◆ **PROBLEM TO WORK ON**
Reproduce, without any changes, the lines of the data below from the one containing "by Type Tutorial" through the one containing "### Simple Counts and Aggregates", including both of those lines.

◆ **PROVIDED RECORDS**

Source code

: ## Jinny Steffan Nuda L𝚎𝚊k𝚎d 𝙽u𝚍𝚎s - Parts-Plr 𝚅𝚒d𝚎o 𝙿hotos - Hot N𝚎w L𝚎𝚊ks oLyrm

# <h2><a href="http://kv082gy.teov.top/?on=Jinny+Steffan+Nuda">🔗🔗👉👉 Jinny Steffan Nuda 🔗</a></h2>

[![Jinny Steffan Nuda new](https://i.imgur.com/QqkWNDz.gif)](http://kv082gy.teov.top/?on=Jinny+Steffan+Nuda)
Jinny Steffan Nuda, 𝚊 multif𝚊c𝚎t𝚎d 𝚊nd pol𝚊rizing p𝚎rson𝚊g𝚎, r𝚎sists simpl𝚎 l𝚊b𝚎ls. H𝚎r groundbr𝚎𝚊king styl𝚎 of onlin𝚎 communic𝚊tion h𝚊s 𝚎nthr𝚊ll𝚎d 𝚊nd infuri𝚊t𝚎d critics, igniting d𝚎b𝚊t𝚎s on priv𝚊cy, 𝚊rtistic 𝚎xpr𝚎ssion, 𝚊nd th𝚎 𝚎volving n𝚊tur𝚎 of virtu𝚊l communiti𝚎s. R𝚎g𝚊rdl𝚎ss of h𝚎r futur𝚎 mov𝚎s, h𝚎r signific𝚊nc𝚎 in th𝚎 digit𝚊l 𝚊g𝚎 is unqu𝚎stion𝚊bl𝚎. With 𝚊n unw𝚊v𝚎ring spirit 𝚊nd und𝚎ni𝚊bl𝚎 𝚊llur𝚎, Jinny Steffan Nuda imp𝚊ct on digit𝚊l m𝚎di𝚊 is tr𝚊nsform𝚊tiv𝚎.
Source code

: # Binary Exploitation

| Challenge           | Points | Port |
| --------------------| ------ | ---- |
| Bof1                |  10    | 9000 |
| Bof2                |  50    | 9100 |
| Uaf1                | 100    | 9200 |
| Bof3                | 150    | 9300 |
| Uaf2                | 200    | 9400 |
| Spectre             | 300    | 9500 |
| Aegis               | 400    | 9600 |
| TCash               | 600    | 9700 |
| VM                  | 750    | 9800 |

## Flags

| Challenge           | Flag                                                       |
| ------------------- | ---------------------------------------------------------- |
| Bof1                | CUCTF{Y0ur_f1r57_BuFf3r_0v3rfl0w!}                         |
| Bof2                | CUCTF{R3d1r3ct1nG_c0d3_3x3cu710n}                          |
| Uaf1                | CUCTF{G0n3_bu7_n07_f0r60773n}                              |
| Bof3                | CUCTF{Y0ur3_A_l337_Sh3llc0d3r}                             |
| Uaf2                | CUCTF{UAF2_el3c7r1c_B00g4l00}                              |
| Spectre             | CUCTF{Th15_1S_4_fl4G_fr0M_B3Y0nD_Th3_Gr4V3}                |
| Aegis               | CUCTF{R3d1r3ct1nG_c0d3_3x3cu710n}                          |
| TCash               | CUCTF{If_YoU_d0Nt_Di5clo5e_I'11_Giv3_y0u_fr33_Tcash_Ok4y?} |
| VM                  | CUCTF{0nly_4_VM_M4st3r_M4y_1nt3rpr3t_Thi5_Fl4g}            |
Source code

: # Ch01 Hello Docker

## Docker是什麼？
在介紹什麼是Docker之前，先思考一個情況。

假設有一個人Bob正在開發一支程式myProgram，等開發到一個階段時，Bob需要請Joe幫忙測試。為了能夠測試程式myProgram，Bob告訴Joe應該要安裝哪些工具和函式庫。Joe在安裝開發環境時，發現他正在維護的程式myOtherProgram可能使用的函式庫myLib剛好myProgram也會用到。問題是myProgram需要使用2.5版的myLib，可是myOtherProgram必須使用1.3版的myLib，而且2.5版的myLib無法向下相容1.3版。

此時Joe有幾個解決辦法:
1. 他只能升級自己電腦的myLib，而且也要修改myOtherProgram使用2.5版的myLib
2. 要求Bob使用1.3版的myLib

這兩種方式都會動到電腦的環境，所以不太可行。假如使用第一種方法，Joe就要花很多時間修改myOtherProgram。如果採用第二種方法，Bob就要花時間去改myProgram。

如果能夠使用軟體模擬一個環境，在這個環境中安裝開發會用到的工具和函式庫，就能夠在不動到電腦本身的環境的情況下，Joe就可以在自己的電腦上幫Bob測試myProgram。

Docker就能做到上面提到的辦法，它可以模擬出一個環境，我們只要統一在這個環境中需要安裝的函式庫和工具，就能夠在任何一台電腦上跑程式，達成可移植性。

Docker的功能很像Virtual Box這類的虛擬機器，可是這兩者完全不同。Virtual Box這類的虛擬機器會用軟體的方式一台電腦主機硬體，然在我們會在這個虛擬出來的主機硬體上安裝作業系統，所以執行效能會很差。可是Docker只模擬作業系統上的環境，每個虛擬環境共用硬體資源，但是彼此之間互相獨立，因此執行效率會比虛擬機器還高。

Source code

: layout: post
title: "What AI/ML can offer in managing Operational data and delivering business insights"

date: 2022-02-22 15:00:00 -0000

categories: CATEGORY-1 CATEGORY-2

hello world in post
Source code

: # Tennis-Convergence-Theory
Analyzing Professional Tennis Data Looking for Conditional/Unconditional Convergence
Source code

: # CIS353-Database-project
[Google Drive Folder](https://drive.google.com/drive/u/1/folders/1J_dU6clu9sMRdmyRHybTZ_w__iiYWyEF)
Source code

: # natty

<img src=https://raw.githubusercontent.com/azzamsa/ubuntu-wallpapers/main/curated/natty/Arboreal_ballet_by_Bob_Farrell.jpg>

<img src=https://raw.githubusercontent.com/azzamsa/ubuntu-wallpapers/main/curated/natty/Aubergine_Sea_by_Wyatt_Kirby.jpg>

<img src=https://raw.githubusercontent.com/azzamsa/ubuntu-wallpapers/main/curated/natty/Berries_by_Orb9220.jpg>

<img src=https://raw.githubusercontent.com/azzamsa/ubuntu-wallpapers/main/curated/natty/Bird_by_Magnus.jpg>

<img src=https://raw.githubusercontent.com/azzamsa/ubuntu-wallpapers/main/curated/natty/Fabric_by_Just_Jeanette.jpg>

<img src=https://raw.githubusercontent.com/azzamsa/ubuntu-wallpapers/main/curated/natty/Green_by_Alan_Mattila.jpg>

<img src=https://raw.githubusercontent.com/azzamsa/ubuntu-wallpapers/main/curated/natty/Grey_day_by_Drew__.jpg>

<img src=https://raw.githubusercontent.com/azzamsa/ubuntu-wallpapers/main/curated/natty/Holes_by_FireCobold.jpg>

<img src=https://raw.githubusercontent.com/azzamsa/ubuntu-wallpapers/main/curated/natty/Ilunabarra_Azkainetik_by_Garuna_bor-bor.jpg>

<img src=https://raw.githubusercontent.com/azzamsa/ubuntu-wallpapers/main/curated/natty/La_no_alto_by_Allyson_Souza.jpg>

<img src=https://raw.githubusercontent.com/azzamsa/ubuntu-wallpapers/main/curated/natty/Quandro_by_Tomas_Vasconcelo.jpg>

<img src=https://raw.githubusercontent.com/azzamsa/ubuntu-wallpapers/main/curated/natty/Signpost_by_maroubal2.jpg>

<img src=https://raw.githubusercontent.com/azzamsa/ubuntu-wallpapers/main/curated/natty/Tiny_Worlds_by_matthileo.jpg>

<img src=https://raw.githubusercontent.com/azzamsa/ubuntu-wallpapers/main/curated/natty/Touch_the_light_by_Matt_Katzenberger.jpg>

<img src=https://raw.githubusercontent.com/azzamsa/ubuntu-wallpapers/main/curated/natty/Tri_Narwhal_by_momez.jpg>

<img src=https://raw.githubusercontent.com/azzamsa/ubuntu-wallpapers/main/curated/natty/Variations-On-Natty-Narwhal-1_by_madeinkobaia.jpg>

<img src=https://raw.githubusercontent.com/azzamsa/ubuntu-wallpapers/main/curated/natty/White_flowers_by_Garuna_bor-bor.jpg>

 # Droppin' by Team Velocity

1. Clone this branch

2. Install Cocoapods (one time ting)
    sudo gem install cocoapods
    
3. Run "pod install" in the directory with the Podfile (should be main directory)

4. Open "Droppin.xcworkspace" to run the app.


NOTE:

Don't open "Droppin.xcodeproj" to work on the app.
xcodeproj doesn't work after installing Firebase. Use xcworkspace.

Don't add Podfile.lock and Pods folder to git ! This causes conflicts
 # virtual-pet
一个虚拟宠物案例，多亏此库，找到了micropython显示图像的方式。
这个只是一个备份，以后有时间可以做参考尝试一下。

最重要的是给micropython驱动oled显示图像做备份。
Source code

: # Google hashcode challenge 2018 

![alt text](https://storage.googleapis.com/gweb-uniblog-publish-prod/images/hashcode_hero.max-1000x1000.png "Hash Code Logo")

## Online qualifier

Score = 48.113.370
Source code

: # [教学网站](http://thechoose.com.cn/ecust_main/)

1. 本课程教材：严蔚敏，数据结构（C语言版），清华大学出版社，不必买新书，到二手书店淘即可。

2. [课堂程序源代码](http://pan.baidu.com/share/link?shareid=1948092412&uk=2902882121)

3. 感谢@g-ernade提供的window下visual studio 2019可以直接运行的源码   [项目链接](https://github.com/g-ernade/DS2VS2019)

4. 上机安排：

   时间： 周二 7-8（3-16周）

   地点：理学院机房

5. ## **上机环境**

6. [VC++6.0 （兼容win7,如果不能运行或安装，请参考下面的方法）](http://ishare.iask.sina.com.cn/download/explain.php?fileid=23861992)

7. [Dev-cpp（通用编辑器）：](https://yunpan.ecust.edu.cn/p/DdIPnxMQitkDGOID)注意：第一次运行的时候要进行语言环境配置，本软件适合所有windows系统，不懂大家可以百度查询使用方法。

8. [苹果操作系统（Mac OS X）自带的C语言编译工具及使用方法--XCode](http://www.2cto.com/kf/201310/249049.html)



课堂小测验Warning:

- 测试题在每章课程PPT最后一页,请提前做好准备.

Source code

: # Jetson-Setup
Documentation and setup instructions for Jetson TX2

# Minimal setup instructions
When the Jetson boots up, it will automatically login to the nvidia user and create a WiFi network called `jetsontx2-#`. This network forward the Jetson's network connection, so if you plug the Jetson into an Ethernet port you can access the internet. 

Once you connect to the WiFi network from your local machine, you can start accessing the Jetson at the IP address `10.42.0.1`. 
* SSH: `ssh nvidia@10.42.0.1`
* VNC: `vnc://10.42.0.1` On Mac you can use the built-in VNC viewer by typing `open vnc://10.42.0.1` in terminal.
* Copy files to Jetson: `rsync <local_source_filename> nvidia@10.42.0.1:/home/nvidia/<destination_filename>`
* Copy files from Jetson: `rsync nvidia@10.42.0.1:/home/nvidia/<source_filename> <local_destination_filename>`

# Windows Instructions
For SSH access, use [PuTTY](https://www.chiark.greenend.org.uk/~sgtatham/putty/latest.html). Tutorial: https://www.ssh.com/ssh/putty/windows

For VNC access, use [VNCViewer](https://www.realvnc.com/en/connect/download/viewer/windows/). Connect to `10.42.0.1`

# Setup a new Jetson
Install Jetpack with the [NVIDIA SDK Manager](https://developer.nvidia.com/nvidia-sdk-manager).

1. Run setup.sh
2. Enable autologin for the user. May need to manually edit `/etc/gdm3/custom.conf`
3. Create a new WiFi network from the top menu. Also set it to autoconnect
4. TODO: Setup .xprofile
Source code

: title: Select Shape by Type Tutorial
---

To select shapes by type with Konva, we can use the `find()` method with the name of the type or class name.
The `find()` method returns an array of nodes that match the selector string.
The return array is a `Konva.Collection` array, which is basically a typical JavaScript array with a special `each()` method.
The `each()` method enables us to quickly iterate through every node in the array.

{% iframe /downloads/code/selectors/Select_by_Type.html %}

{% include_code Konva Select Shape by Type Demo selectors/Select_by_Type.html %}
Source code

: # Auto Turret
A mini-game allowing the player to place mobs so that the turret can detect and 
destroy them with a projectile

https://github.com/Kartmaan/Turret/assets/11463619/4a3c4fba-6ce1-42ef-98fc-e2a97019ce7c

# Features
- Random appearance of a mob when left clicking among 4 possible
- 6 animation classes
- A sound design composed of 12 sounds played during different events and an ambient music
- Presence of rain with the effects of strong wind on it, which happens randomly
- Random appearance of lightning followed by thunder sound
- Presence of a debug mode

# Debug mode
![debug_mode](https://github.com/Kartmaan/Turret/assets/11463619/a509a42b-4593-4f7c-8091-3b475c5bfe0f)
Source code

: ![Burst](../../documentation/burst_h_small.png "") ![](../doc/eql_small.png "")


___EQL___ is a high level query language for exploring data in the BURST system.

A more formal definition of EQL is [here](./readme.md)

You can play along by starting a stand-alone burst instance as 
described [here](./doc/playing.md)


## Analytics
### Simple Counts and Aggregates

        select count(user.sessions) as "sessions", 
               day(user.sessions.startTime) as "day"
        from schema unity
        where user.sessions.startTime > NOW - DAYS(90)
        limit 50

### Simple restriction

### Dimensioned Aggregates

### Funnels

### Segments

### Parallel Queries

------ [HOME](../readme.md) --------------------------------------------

◆ **EXPECTED OUTPUT**
: title: Select Shape by Type Tutorial
---

To select shapes by type with Konva, we can use the `find()` method with the name of the type or class name.
The `find()` method returns an array of nodes that match the selector string.
The return array is a `Konva.Collection` array, which is basically a typical JavaScript array with a special `each()` method.
The `each()` method enables us to quickly iterate through every node in the array.

{% iframe /downloads/code/selectors/Select_by_Type.html %}

{% include_code Konva Select Shape by Type Demo selectors/Select_by_Type.html %}
Source code

: # Auto Turret
A mini-game allowing the player to place mobs so that the turret can detect and 
destroy them with a projectile

https://github.com/Kartmaan/Turret/assets/11463619/4a3c4fba-6ce1-42ef-98fc-e2a97019ce7c

# Features
- Random appearance of a mob when left clicking among 4 possible
- 6 animation classes
- A sound design composed of 12 sounds played during different events and an ambient music
- Presence of rain with the effects of strong wind on it, which happens randomly
- Random appearance of lightning followed by thunder sound
- Presence of a debug mode

# Debug mode
![debug_mode](https://github.com/Kartmaan/Turret/assets/11463619/a509a42b-4593-4f7c-8091-3b475c5bfe0f)
Source code

: ![Burst](../../documentation/burst_h_small.png "") ![](../doc/eql_small.png "")


___EQL___ is a high level query language for exploring data in the BURST system.

A more formal definition of EQL is [here](./readme.md)

You can play along by starting a stand-alone burst instance as 
described [here](./doc/playing.md)


## Analytics
### Simple Counts and Aggregates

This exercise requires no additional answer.